** EXTRAIT DE PAGE **
════════════════════

KN: Est-ce qu'elle s'est consacrée entièrement à l'activité ménagère pour son frère Joseph? Ou bien lui donnait-elle également des conseils et des corrections?

MH: En fin de compte, elle était son assistante: elle tapait et relisait ses manuscrits, elle rassemblait la documentation et elle était présente quand un professeur ou des étudiants venaient lui rendre visite. Apparemment, elle aimait également participer à des cours et des conférences, il y a notamment plein de photos la montrant au premier rang à côté de son frère, toujours avec ce regard curieux, ouvert, avisé de femme intellectuelle. Ce fut donc pour elle une activité enrichissante dans tous les domaines.
Cela changea, bien entendu, lorsqu'il devint archevêque de Munich et Freising, puis vint à Rome. Dans ses fonctions, il avait droit à une secrétaire, de sorte que Maria devint «seulement» sa confidente personnelle et sa gouvernante. Mais là encore, contrairement à ce qu'on pourrait penser, elle se trouva confrontée à un autre défi intellectuel. J'en suis convaincu. En fin de compte, elle a continué à l'accompagner à des conférences, des concerts et des réceptions, comme en témoignent des photos de cette période. Mais bien sûr elle s'est sacrifiée pour son frère, il n'y a aucun doute à ce sujet, et c'est aussi ce qui fait sa grandeur.

════════════════════

** Données d'estimation de pose relative **

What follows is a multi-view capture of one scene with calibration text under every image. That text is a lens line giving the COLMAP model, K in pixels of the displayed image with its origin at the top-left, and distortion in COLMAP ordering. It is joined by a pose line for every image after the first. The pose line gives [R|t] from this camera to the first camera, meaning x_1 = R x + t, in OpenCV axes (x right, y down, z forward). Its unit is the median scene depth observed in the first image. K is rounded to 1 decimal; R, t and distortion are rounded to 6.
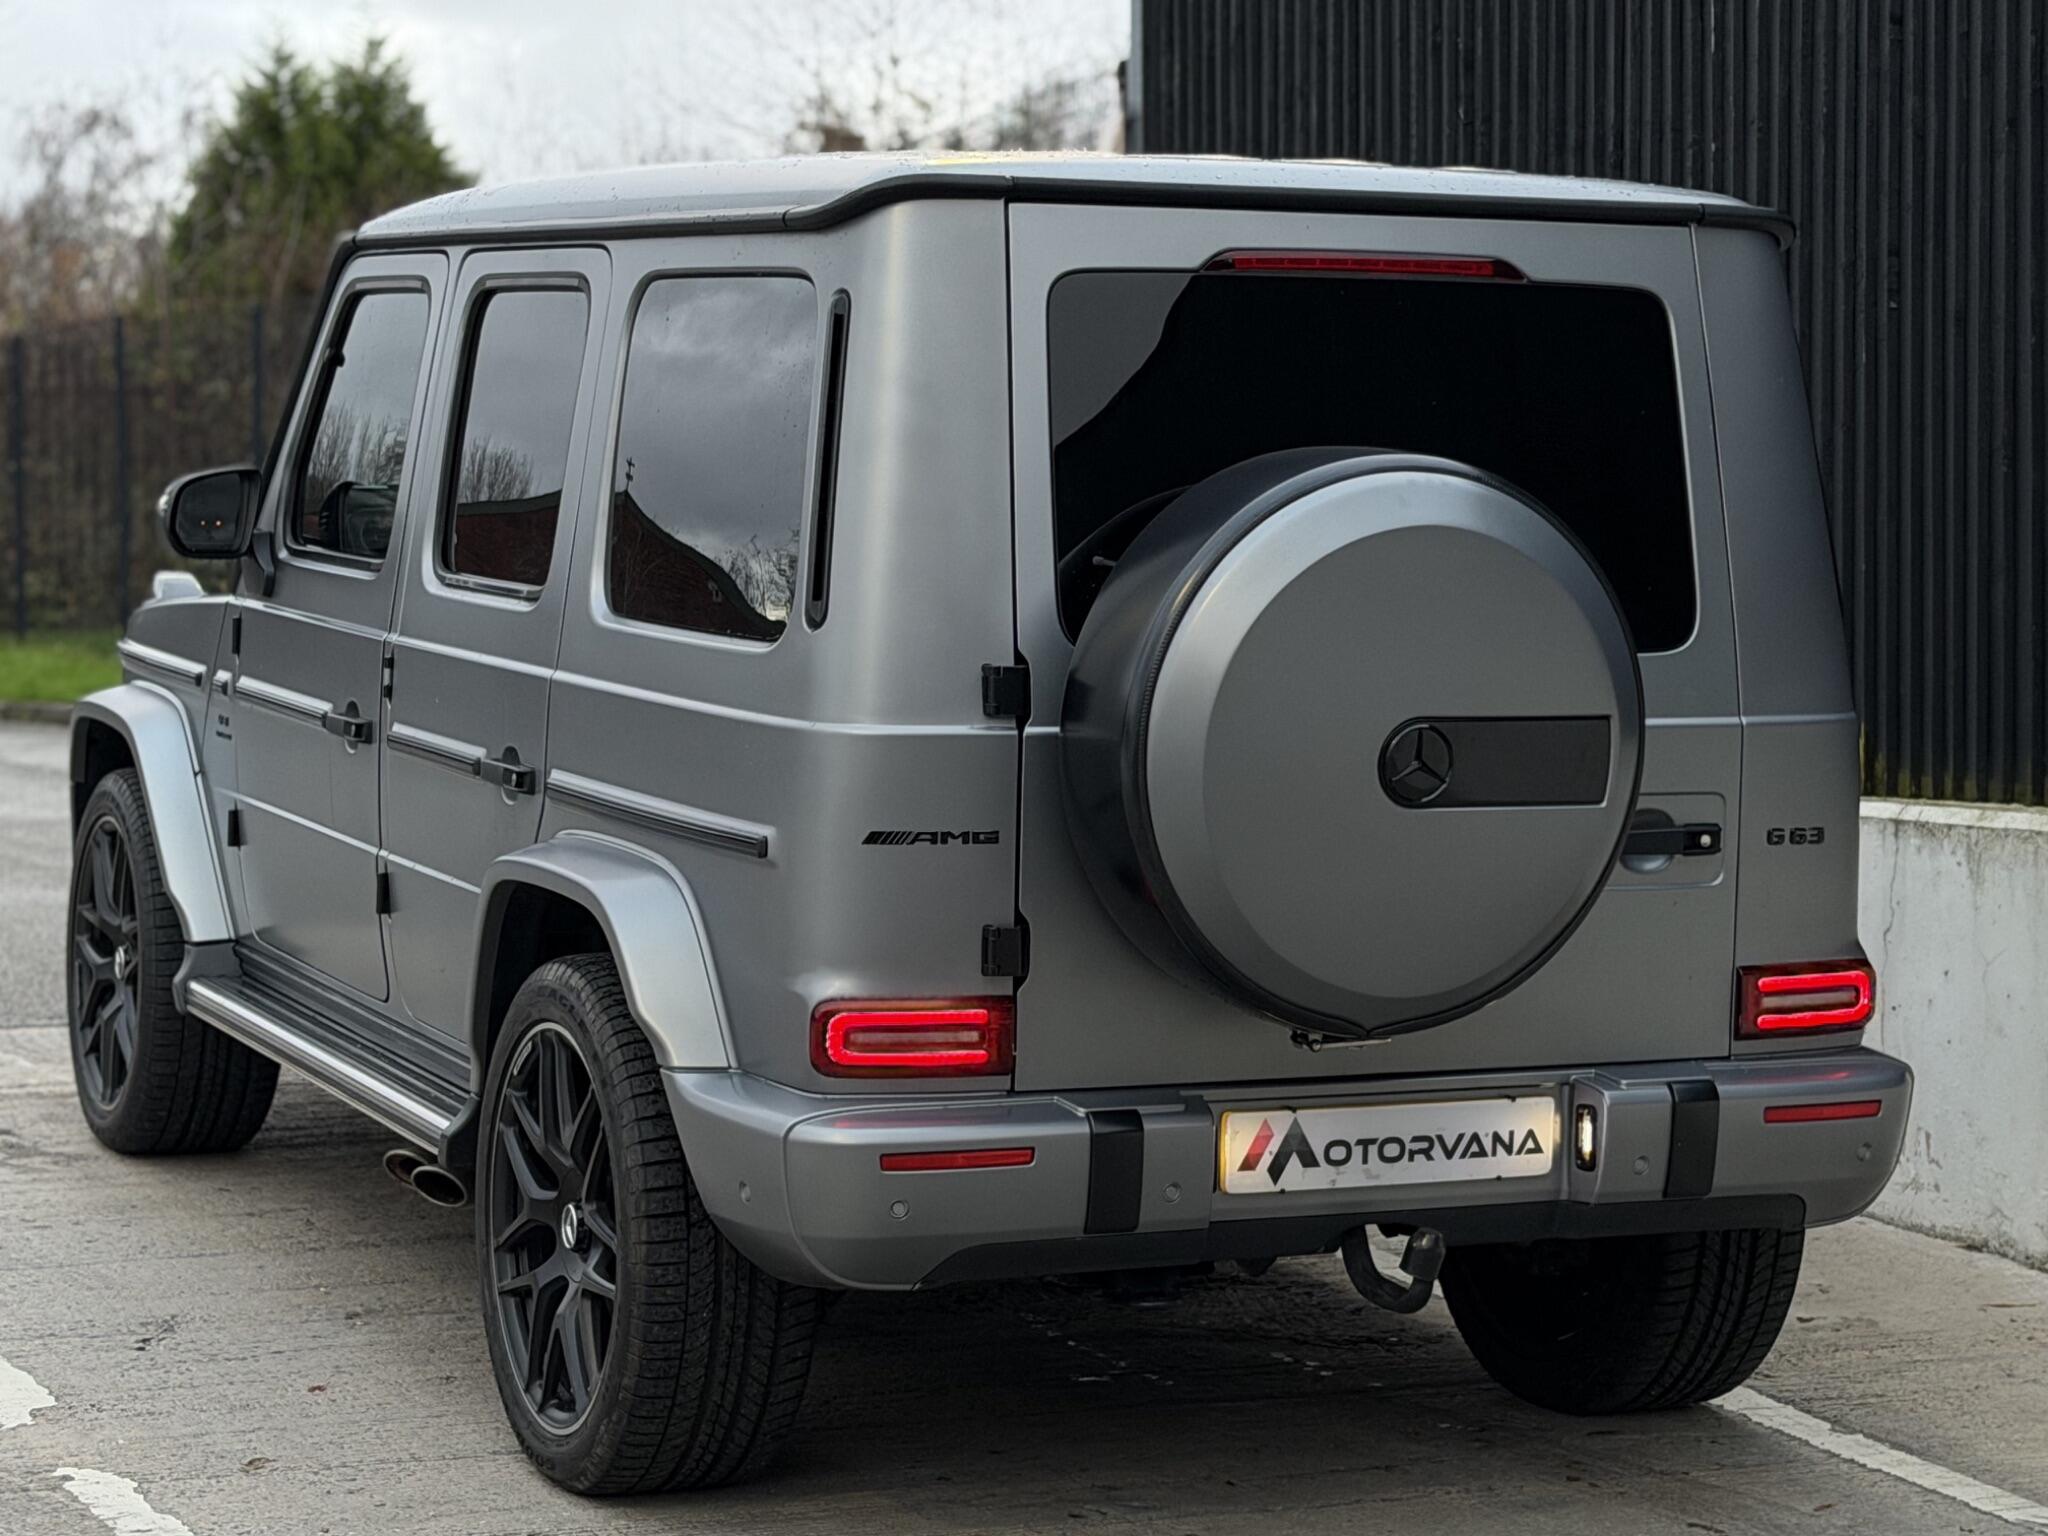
lens RADIAL K [[4665.5, 0, 1024.0], [0, 4665.5, 768.0], [0, 0, 1]] dist [0.131217, 0.078527]
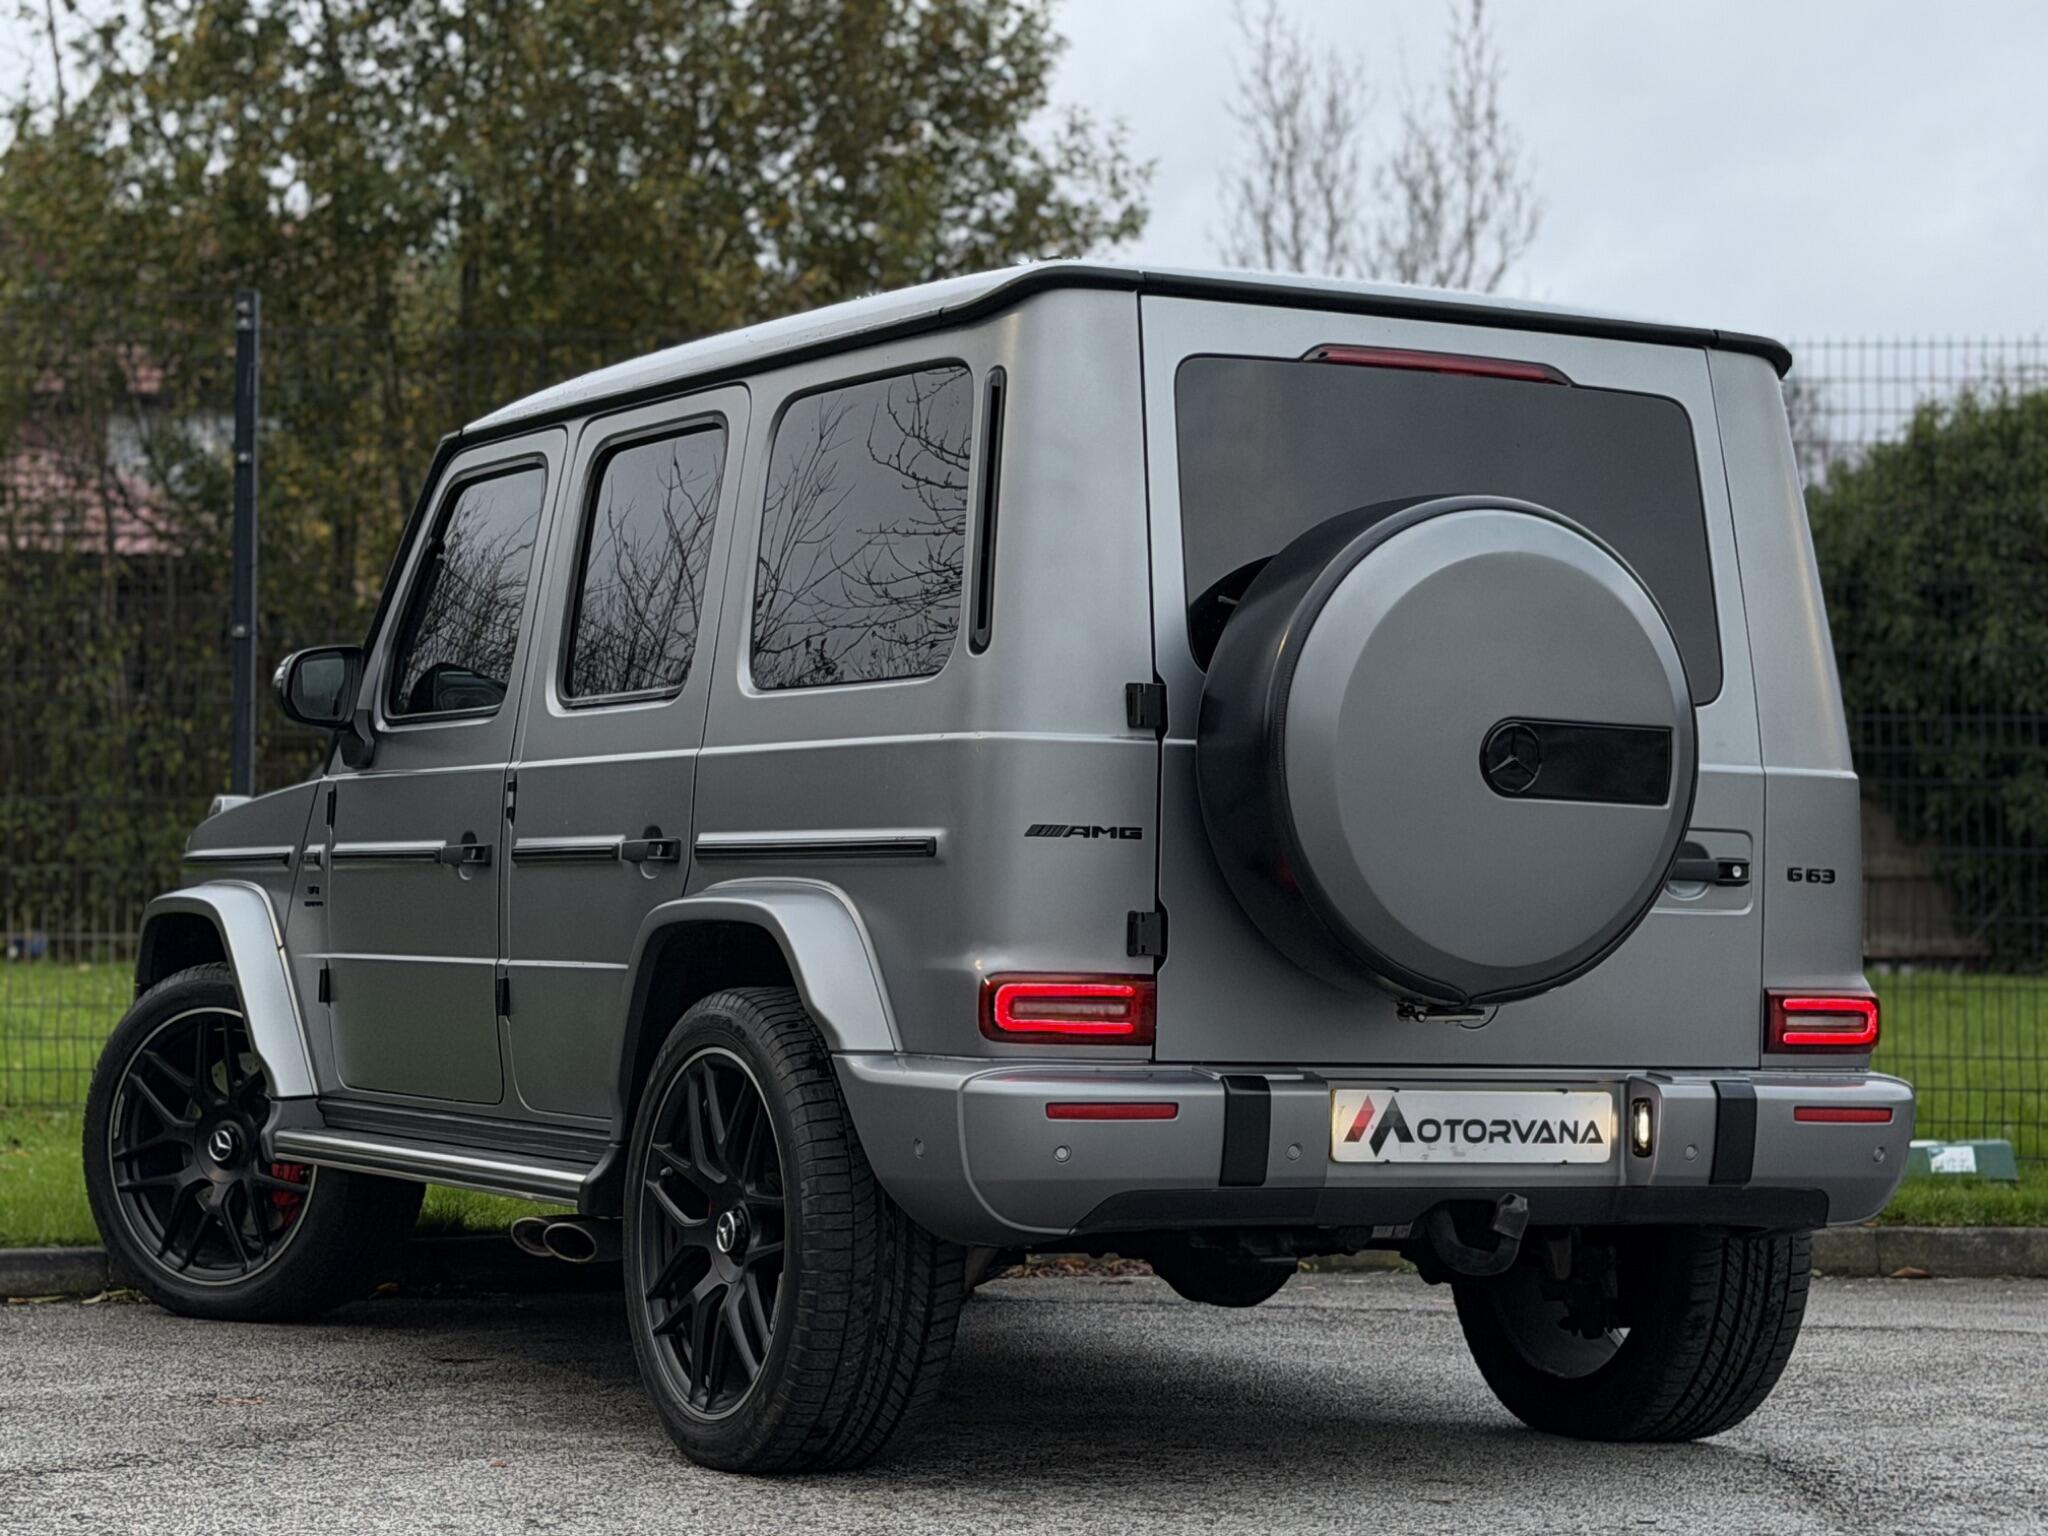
lens RADIAL K [[4665.5, 0, 1024.0], [0, 4665.5, 768.0], [0, 0, 1]] dist [0.131217, 0.078527]
pose [[0.998009, 0.004103, 0.062935, -0.101284], [0.004117, 0.991515, -0.129929, 0.140587], [-0.062934, 0.129930, 0.989524, -0.122604]]
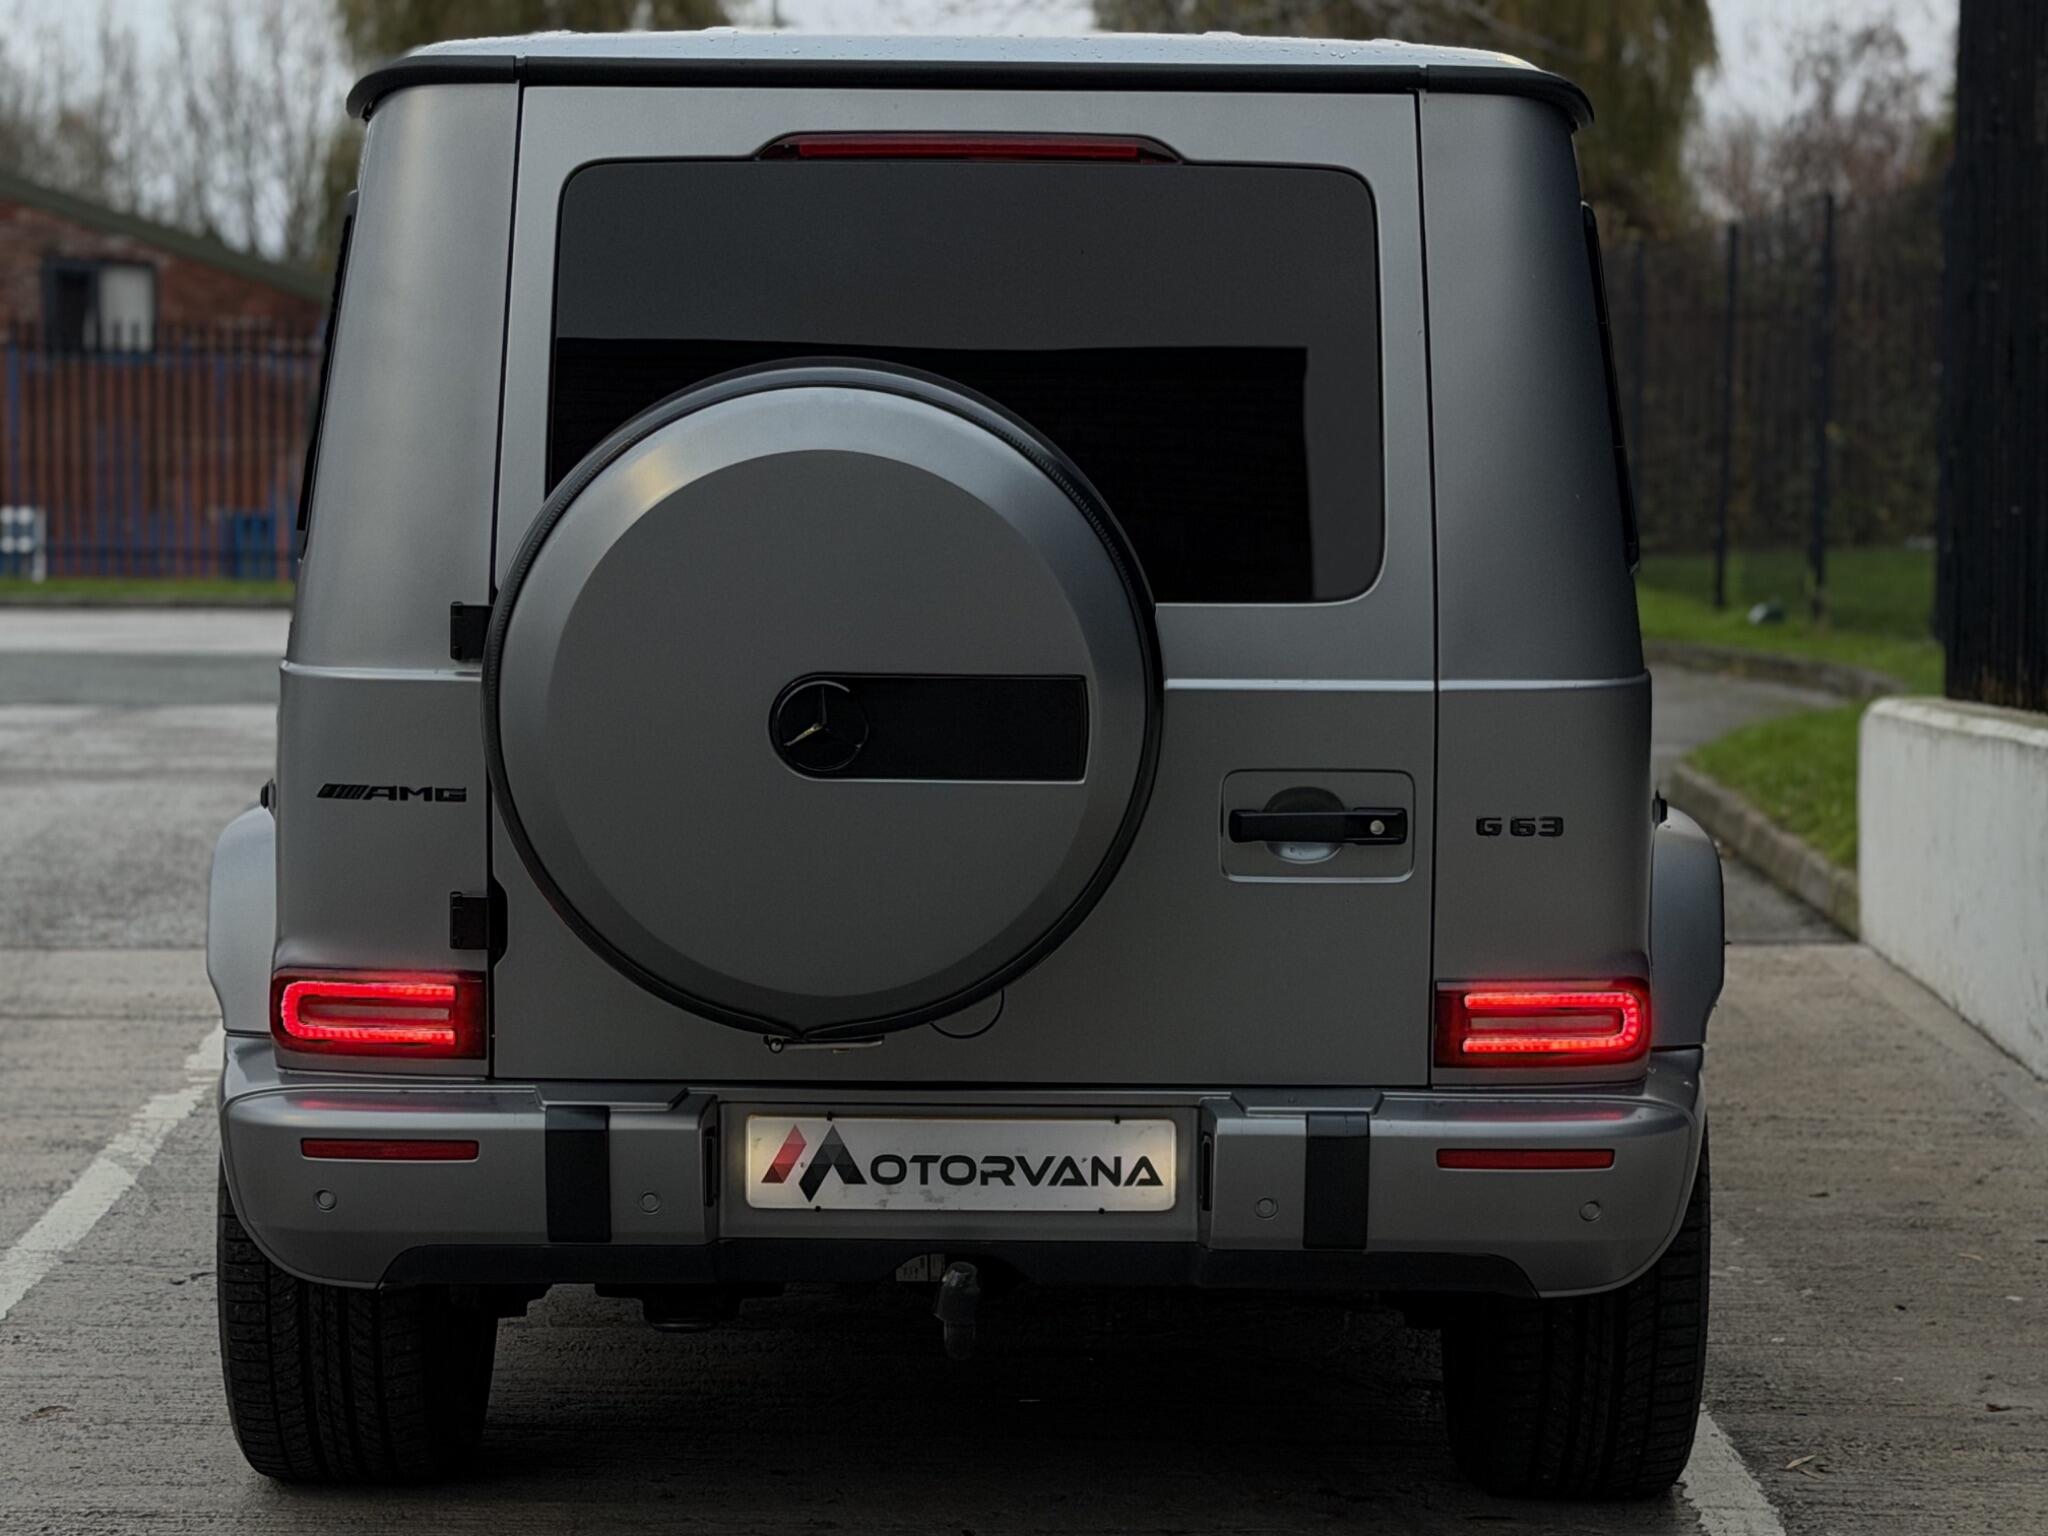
lens RADIAL K [[4622.0, 0, 1024.0], [0, 4622.0, 768.0], [0, 0, 1]] dist [0.115706, 0.629776]
pose [[0.908435, 0.032843, -0.416734, 0.444089], [-0.025730, 0.999412, 0.022675, -0.012764], [0.417233, -0.009877, 0.908746, 0.223575]]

════════════════════

** QUESTIONS **
**a)** Résumez l'entretien en deux phrases.
**b)** Remplacez «calibration text» par «calibration data» dans tous les enregistrements et recopiez-les sans aucun autre changement, en laissant les images de côté.

** CORRIGÉ **
**a)** Maria servait d'assistante à son frère Joseph : elle tapait et relisait ses manuscrits, rassemblait la documentation, était présente lors des visites et aimait participer à des cours et des conférences. Lorsqu'il devint archevêque de Munich et Freising, puis vint à Rome, une secrétaire reprit ce rôle et Maria devint sa confidente et sa gouvernante, tout en continuant à l'accompagner et en se sacrifiant pour lui.

**b)**
What follows is a multi-view capture of one scene with calibration data under every image. That text is a lens line giving the COLMAP model, K in pixels of the displayed image with its origin at the top-left, and distortion in COLMAP ordering. It is joined by a pose line for every image after the first. The pose line gives [R|t] from this camera to the first camera, meaning x_1 = R x + t, in OpenCV axes (x right, y down, z forward). Its unit is the median scene depth observed in the first image. K is rounded to 1 decimal; R, t and distortion are rounded to 6.
lens RADIAL K [[4665.5, 0, 1024.0], [0, 4665.5, 768.0], [0, 0, 1]] dist [0.131217, 0.078527]
lens RADIAL K [[4665.5, 0, 1024.0], [0, 4665.5, 768.0], [0, 0, 1]] dist [0.131217, 0.078527]
pose [[0.998009, 0.004103, 0.062935, -0.101284], [0.004117, 0.991515, -0.129929, 0.140587], [-0.062934, 0.129930, 0.989524, -0.122604]]
lens RADIAL K [[4622.0, 0, 1024.0], [0, 4622.0, 768.0], [0, 0, 1]] dist [0.115706, 0.629776]
pose [[0.908435, 0.032843, -0.416734, 0.444089], [-0.025730, 0.999412, 0.022675, -0.012764], [0.417233, -0.009877, 0.908746, 0.223575]]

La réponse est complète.